Today marks a very special time for me. It was two years ago that I landed in France, newly shed of most of my belongings and all I’d ever known. I thought this would be the perfect time to reflect summarily on my experiences in these past two years.
Complete and utter disorientation. Bags always half-packed for home. Steadily devolving language skills brought on by overwhelming stress. Mountains of bureaucracy. Anxiety, depression, grief, loneliness, and despair. “Oh, God, what have I done???!” Inability to nurture self and relationships. Awkward dependence upon others and an unbelievably steep learning curve.

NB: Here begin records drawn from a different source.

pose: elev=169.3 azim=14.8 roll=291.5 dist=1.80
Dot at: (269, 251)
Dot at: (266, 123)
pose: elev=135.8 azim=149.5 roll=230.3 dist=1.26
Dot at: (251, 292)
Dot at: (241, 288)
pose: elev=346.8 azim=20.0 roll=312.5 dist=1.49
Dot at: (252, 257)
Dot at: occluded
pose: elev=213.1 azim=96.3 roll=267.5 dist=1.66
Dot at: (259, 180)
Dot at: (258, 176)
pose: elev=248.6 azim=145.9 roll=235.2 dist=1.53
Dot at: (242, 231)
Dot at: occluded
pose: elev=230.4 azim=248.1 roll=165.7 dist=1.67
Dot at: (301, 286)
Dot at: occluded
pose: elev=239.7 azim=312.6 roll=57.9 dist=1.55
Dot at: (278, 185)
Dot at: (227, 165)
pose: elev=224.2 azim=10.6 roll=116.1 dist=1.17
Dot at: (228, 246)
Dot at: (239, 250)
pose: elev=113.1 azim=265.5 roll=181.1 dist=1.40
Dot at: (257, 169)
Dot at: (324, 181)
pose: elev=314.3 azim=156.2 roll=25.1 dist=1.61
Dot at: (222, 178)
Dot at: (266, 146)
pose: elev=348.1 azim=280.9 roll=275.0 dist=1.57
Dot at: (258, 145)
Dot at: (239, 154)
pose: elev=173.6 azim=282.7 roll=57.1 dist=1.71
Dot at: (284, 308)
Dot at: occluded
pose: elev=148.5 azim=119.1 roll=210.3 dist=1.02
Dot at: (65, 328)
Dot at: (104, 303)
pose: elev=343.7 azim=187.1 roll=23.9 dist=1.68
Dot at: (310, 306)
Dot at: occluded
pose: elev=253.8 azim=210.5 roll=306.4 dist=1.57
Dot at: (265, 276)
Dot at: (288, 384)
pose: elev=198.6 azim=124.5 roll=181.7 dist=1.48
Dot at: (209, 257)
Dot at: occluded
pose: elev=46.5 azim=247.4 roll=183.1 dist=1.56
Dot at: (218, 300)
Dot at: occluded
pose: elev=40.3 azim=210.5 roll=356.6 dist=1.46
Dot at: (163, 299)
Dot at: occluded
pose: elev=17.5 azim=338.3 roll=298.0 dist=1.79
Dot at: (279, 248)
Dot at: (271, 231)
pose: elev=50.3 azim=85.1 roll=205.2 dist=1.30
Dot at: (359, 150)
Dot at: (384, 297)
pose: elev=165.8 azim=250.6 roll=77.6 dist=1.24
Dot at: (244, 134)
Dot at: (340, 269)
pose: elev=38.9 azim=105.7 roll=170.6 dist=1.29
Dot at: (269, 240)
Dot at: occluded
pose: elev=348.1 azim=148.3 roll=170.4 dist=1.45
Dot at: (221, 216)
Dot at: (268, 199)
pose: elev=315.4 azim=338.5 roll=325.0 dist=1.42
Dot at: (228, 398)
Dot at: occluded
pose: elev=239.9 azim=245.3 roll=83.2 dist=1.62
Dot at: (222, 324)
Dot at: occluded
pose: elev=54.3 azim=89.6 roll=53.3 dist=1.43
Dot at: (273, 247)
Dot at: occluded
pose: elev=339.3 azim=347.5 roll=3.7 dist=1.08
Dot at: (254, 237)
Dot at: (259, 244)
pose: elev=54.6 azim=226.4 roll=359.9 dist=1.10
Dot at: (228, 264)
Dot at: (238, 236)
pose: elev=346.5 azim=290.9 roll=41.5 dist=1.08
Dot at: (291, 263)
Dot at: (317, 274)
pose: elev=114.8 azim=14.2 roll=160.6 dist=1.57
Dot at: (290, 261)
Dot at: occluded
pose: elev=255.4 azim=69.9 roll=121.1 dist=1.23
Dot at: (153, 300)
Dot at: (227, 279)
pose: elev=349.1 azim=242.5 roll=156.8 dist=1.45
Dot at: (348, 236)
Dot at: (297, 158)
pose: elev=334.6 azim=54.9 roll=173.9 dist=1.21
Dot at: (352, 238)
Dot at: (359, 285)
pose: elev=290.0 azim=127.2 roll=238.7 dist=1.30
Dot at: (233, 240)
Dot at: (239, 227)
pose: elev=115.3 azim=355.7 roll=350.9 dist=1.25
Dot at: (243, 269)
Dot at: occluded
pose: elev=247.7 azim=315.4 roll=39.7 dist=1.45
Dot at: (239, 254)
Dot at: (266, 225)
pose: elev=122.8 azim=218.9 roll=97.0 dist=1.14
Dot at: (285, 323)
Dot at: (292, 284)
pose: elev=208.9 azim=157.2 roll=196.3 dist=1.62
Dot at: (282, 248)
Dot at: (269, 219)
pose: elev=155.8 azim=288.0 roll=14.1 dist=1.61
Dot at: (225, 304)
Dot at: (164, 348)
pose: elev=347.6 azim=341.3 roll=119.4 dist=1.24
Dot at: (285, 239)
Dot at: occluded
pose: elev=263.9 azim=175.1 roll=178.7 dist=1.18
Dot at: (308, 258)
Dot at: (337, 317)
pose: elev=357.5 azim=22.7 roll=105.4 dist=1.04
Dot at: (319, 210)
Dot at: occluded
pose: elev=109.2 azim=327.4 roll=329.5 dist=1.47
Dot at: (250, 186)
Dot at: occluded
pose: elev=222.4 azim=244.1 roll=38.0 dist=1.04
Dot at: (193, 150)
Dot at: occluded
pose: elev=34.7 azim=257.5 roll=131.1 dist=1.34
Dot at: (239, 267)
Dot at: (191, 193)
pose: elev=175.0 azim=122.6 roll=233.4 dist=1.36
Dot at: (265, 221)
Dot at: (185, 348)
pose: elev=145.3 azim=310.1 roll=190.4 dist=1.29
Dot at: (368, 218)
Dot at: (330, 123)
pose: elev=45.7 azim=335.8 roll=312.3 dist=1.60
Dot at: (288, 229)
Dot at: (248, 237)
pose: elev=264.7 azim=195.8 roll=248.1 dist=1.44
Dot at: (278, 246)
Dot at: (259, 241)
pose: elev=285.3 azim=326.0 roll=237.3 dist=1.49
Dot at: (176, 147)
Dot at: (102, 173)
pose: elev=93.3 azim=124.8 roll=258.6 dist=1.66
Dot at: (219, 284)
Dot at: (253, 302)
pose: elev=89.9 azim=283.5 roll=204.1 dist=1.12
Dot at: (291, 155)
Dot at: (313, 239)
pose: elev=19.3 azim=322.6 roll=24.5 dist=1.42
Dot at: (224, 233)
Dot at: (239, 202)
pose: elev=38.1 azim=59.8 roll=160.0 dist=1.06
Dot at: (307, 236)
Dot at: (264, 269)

Dwindling bureaucratic challenges. Oscillation between optimism and pessimism, socializing and withdrawing. Rediscovering and redefining of self. Healing through turning inward. Knowing more of the language than I think I do and surprising myself on several occasions but still having zero confidence with it. Sick of being dependent, but still not able to do much about it. Trying to create opportunities and relationships; some take off, but most fall flat. “This will never work!” Every day I wake up, so every day I keep trying.
Well, I don’t know yet, obviously. But as I am still here, my intent is to dig my heels in, force myself to find more opportunities to integrate, do some things that scare the crap out of me, and refocus on the language in a more regimented way. To be honest, if it weren’t for the political situation in the US, I may very well have gone home by now where I know I can make a decent living and be surrounded by like-minded friends and community where I can solve all my problems IN ENGLISH!
But here I am, and here I remain, for as long as I do or am allowed, taking it one day at a time, dreaming a little bigger, using my energy in more effective ways, and simply remembering to practice gratitude, courage, resilience, and opening to possibility. Oh, and French!